Reputation: 141
I currently am trying to execute the anesrake function (part of the anesrake package https://cran.r-project.org/web/packages/anesrake/index.html which weights population attribute sets based on sample attribute sets) within R to approximate weight rankings for multiple sets of variables.
I have a table of sample data testData:
Index GENDER AGE
1 Female 18-24
2 Female 35-64
3 Male 65+
Note: age range has 6 levels- 18-24,25-34,35-44,45-54,55-64,65+
I then have a set of 2 lists for my population data:
GENDER <- c(.49,.51)
AGE <- c(.08,.1,.12,.2,.2,.3)
I then create a set of target variables and a CASEID column on the original table:
targets <- list(GENDER, AGE)
names(targets) <- c("GENDER", "AGE")
testData$CASEID <- 1:length(testData$GENDER)
I finally get to see the variance in my population data vs my sample data:
> anesrakefinder(targets, testData, choosemethod = "total")
GENDER AGE
0.1495337 0.3668394
But when I use the anesrake function to do the final analysis, I get thrown errors:
> anesrake(inputter=targets,dataframe=testData,caseid=testData$CASEID)
Error in rakeonvar.default(mat[, i], inputter[[i]], weightvec) :
number of variable levels does not match number of weighting levels
In addition: Warning message:
In rakeonvar.default(mat[, i], inputter[[i]], weightvec) :
NAs introduced by coercion
I've been following two 'tutorials' on how to utilize anesrake but I'm still coming up short.
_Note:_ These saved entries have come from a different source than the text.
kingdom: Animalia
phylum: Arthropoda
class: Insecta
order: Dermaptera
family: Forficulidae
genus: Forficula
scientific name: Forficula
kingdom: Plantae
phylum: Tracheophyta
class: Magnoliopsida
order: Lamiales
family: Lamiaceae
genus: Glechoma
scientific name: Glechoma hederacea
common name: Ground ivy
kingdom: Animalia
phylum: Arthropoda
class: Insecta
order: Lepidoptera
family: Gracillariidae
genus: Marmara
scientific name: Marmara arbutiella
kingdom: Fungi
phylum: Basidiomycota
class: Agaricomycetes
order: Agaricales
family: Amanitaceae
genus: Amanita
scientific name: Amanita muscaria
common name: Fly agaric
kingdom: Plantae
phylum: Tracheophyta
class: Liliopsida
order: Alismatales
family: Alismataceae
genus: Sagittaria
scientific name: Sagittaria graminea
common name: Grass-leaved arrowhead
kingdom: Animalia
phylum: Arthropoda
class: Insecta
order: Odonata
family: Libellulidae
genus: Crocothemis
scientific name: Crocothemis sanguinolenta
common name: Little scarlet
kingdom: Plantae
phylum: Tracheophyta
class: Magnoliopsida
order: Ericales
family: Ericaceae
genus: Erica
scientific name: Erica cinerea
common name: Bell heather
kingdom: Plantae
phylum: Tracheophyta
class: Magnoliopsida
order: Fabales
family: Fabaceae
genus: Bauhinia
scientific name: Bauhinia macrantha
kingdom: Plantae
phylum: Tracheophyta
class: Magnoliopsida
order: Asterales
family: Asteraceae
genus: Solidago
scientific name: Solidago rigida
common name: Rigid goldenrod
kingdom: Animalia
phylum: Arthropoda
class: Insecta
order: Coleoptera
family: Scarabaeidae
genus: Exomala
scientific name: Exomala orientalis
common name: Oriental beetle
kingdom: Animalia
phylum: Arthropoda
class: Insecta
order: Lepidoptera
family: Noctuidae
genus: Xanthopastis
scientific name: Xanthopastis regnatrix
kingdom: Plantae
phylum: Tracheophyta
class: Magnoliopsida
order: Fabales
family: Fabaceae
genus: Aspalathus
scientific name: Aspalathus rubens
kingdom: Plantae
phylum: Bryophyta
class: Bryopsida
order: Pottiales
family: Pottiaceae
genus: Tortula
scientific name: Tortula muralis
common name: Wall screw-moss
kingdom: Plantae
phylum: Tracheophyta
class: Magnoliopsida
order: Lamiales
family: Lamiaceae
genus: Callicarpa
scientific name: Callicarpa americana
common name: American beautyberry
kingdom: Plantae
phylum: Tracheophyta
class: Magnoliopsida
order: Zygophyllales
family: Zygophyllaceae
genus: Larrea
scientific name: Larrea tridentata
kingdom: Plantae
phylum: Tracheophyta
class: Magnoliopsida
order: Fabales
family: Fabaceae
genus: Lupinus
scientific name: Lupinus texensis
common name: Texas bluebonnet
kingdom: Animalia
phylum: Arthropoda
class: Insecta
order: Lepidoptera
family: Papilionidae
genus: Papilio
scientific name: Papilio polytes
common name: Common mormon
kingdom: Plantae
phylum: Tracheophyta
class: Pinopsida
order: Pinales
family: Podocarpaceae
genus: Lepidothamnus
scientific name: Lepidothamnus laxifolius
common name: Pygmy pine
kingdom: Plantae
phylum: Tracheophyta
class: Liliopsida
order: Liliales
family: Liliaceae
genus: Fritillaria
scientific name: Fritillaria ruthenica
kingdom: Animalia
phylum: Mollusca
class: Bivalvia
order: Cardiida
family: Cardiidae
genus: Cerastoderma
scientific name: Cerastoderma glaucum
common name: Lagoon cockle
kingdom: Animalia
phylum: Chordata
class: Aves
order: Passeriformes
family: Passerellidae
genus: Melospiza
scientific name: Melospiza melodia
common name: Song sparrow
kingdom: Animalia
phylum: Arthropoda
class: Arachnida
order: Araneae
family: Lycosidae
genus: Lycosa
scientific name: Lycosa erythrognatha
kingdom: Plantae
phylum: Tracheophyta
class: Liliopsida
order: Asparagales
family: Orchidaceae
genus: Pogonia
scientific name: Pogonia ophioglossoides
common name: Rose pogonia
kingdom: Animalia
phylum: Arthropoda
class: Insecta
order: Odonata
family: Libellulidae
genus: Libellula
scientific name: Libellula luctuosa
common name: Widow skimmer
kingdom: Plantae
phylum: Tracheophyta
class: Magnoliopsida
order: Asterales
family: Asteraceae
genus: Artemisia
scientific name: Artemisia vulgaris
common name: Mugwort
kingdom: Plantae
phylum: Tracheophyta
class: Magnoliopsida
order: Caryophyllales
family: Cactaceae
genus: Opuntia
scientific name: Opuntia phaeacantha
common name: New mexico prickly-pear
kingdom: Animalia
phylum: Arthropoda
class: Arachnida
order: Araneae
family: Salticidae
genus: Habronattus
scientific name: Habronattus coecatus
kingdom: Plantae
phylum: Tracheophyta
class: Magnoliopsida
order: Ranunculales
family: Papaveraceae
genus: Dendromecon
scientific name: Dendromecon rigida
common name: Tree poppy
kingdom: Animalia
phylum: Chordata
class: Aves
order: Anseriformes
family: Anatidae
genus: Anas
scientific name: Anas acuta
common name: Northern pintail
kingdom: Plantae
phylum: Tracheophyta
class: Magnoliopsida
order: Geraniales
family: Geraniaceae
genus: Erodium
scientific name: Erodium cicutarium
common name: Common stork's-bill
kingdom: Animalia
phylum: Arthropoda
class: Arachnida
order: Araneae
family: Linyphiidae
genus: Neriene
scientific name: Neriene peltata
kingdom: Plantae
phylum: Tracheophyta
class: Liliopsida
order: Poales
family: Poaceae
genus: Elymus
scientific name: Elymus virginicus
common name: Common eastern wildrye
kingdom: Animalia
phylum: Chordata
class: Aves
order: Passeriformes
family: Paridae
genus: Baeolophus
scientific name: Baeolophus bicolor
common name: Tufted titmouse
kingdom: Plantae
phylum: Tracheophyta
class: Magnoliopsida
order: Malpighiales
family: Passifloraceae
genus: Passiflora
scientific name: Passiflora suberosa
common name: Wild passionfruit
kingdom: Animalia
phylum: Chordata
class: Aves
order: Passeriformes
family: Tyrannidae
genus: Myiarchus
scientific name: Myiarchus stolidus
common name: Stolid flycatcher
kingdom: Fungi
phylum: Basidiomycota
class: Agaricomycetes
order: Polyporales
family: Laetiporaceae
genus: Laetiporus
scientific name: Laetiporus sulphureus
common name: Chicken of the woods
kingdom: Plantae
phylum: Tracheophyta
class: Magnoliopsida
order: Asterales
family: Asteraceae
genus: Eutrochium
These are the tutorials below:
http://sdaza.com/survey/2012/08/25/raking/
http://surveyinsights.org/wp-content/uploads/2014/07/Full-anesrake-paper.pdf
Any help that you could provide on this would be greatly, greatly appreciated.
Cheers,
Stu
Upvotes: 2
Views: 3176
Reputation: 31
You need to label the levels of the target variables the same as the levels of the data variables using the following example-
names(targets$agecat1) <- levels(rak2$agecat1)
names(targets$newpayer) <- levels(rak2$newpayer)
Upvotes: 3
Reputation: 33
I just solved the same issue by transforming my data from character to factor.
You can try the following:
testData$GENDER <- as.factor(testData$GENDER)
testData$AGE <- as.factor(testData$AGE)
Upvotes: 1